*THE TASK*. Find every line in the entries below that contains the word "enough", and copy each of those lines in full.

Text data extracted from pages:
.....

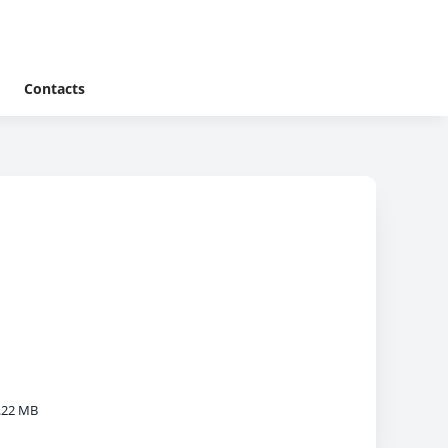
Contacts
.22 MB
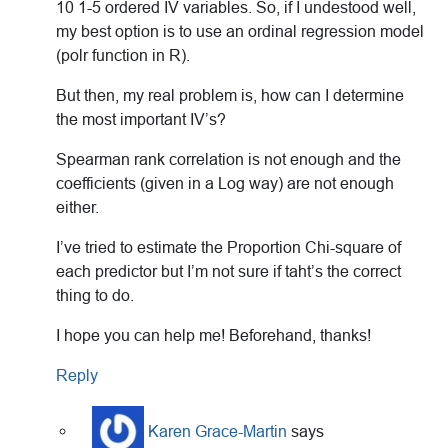
10 1-5 ordered IV variables. So, if I undestood well,
my best option is to use an ordinal regression model
(polr function in R).
But then, my real problem is, how can I determine
the most important IV’s?
Spearman rank correlation is not enough and the
coefficients (given in a Log way) are not enough
either.
I’ve tried to estimate the Proportion Chi-square of
each predictor but I’m not sure if taht’s the correct
thing to do.
I hope you can help me! Beforehand, thanks!
Reply
Karen Grace-Martin
says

.....

*OUTPUT FOR THIS TASK*.
Spearman rank correlation is not enough and the
coefficients (given in a Log way) are not enough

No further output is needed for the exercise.